> Work to complete:
[a] In the forecasting page, which type of UQ method is typically more robust in mean prediction?
[b] Reproduce the part of the forecasting page that opens with the words containing "1. Download DeepGLEAM/autoreg_shuffled_data" and closes with "to convLSTM_PM2_5 folder.".

> Excerpted text:
★ ★ ★ ★ ★
Quantifying Uncertainty in Deep Spatiotemporal Forecasting

Paper:

Dongxia Wu, Liyao Gao, Xinyue Xiong, Matteo Chinazzi, Alessandro Vespignani, Yi-An Ma, Rose Yu, Quantifying Uncertainty in Deep Spatiotemporal Forecasting, KDD 2021

Requirements

• torch
• scipy>=0.19.0
• numpy>=1.12.1
• pandas>=0.19.2
• pyyaml
• statsmodels
• tensorflow>=1.3.0
• torch
• tables
• future

Dependency can be installed using the following command:

pip install -r requirements.txt

Dataset

1. Download DeepGLEAM/autoreg_shuffled_data to DeepGLEAM/uq_model/data folder (uq_model includes dropout_model, maemis_model, quantile_model, and sq_model).
2. Download traffic/METR-LA to traffic/uq_model/data folder (uq_model includes dropout_model, maemis_model, quantile_model, and sq_model).
3. Download convLSTM_PM2_5/data to convLSTM_PM2_5 folder.

Abstract:

Deep learning is gaining increasing popularity for spatiotemporal forecasting. However, prior works have mostly focused on point estimates without quantifying the uncertainty of the predictions. In high stakes domains, being able to generate probabilistic forecasts with confidence intervals is critical to risk assessment and decision making. Hence, a systematic study of uncertainty quantification (UQ) methods for spatiotemporal forecasting is missing in the community. In this paper, we describe two types of spatiotemporal forecasting problems: regular grid-based and graph-based. Then we analyze UQ methods from both the Bayesian and the frequentist point of view, casting in a unified framework via statistical decision theory. Through extensive experiments on real-world road network traffic, epidemics, and air quality forecasting tasks, we reveal the statistical and computational trade-offs for different UQ methods: Bayesian methods are typically more robust in mean prediction, while confidence levels obtained from frequentist methods provide more extensive coverage over data variations. Computationally, quantile regression type methods are cheaper for a single confidence interval but require re-training for different intervals. Sampling based methods generate samples that can form multiple confidence intervals, albeit at a higher computational cost.

Description

1. DeepGLEAM/: Five UQ methods for experiments on epidemics forecasting tasks.
2. traffic/: Five UQ methods for experiments on road network traffic forecasting tasks.
3. convLSTM_PM25/: Five UQ methods for experiments on air quality forecasting tasks.

Model Training and Evaluation

uq_model includes dropout_model, maemis_model, quantile_model, sq_model, and sgmcmc_model.

# DeepGLEAM
cd DeepGLEAM/uq_model
python dcrnn_train_pytorch.py --config_filename=data/model/dcrnn_cov.yaml
./test.sh

# traffic
cd traffic/uq_model
python dcrnn_train_pytorch.py --config_filename=data/model/dcrnn_la.yaml
python run_demo_pytorch.py

# air quality
cd convLSTM_PM2_5/uq_model
python main.py

Cite

@article{wu2021quantifying,
  title={Quantifying Uncertainty in Deep Spatiotemporal Forecasting},
  author={Wu, Dongxia and Gao, Liyao and Xiong, Xinyue and Chinazzi, Matteo and Vespignani, Alessandro and Ma, Yi-An and Yu, Rose},
  journal={Proceedings of the 27th ACM SIGKDD Conference on Knowledge Discovery \& Data Mining},
  year={2021}
}
★ ★ ★ ★ ★
> Supplied material:
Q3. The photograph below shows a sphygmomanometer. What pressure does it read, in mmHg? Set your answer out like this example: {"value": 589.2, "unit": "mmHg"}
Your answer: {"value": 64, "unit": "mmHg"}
★ ★ ★ ★ ★
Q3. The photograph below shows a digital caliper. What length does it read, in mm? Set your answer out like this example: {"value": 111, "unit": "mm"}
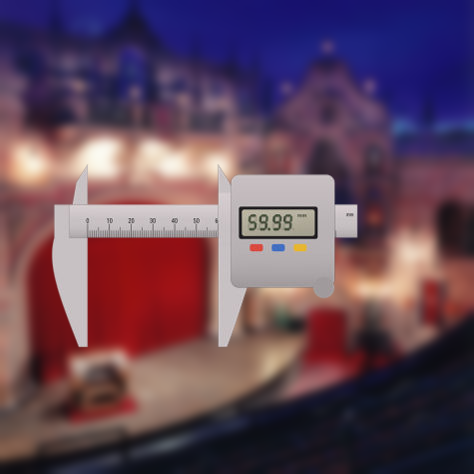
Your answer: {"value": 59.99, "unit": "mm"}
★ ★ ★ ★ ★
> Your responses:
[a] Bayesian methods.

[b]
1. Download DeepGLEAM/autoreg_shuffled_data to DeepGLEAM/uq_model/data folder (uq_model includes dropout_model, maemis_model, quantile_model, and sq_model).
2. Download traffic/METR-LA to traffic/uq_model/data folder (uq_model includes dropout_model, maemis_model, quantile_model, and sq_model).
3. Download convLSTM_PM2_5/data to convLSTM_PM2_5 folder.